Passage »
● ● ● ● ●
Wages, rent, VAT, suppliers and banks leave high-street retailer with a daunting task

The Game Group has one week to raise the £180 million necessary to avoid an imminent collapse.

According to a report from the Press Association, the embattled high-street retailer has a rent payment of £21 million due on Sunday March 25, and a £12 million wage bill at the end of the month.

In addition, it owes over £10 million in VAT and £40 million to various suppliers, while an investor would need £100 million to pay the company's banks.

If The Game Group cannot meet its rent and wage bills, or find an investor able to meet its mounting debts, 1300 stores face closure and 10,000 jobs will be at risk.

In recent weeks, the company has been unable to agree terms with a number of publishers to secure new stock, including Activision, Microsoft, EA and Capcom.
● ● ● ● ●
Stored items:

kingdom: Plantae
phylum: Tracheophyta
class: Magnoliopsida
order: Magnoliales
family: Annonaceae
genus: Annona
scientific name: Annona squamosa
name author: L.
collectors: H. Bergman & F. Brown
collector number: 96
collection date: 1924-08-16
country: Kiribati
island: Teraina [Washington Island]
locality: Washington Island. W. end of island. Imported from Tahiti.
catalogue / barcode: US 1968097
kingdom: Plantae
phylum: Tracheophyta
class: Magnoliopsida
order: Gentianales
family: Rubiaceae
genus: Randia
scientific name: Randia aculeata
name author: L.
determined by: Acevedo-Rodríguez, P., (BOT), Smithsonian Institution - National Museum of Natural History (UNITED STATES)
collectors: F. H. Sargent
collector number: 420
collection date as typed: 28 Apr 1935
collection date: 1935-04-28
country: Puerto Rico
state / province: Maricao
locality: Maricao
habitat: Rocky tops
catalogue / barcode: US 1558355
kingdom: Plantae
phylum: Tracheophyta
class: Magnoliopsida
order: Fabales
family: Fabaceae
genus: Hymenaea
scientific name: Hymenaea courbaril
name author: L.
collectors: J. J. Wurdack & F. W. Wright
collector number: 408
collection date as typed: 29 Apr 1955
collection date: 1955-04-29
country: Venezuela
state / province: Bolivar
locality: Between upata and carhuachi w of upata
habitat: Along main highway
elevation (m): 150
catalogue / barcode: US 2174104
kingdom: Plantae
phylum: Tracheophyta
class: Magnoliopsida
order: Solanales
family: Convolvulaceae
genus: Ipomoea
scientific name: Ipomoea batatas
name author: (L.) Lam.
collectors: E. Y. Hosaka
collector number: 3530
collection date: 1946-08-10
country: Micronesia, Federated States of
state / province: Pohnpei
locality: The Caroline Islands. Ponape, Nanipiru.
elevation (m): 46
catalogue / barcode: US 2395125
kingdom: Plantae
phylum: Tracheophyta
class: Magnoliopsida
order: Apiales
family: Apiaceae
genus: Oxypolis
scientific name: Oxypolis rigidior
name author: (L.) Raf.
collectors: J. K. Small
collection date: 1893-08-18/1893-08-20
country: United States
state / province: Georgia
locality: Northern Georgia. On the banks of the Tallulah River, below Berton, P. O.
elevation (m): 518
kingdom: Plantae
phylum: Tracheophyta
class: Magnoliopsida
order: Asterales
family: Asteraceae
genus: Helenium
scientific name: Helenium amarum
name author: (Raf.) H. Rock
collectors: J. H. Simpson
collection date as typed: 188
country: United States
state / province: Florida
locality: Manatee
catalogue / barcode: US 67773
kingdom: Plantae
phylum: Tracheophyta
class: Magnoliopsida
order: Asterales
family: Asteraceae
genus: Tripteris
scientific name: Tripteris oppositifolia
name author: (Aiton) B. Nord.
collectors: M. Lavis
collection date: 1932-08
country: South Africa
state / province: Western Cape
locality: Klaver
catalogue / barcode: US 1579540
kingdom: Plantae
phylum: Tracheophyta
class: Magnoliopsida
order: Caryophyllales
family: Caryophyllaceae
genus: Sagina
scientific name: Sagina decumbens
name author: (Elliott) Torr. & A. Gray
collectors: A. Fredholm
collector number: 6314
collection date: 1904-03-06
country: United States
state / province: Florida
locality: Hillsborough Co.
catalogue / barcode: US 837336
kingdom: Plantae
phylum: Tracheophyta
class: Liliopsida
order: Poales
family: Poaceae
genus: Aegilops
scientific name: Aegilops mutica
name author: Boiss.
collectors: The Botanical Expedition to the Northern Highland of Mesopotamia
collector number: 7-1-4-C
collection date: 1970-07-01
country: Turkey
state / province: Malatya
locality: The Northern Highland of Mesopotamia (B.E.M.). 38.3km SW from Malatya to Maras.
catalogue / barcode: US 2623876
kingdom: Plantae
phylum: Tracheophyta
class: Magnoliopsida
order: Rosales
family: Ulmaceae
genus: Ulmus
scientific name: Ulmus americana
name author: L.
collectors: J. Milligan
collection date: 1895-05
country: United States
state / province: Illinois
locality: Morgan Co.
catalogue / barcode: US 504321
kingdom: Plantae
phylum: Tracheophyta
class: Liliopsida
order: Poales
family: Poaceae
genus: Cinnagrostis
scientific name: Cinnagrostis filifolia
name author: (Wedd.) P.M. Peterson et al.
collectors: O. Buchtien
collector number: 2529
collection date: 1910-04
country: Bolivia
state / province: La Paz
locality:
● ● ● ● ●
To be done » Write the next part of the report on The Game Group's mounting debts, beginning right after its last sentence.

Answer to the problem »
The situation has resulted in a number of key titles - Mass Effect 3, Resident Evil: Operation Raccoon City, Street Fighter X Tekken and Ninja Gaiden 3 among them - being absent from its shelves.

Both Gamestop and Wal-Mart are rumoured to be showing interest in acquiring parts of The Game Group, but the only official lifeline so far is OpCapita, the parent company of household electronics retailer Comet.

On Friday The Guardian reported that a proposed deal with OpCapita appears to have been shunned by lenders, with discussions stalled.

OpCapita had offered to take on debt for The Game Group and settle the £40 million worth of outstanding accounts with suppliers. A spokesperson for the Royal Bank of Scotland, which is owed £45 million, said talks were still ongoing, but the matter is complicated by other banks - Barclays, HSBC and La Caixa understood to be owed around £30 million each.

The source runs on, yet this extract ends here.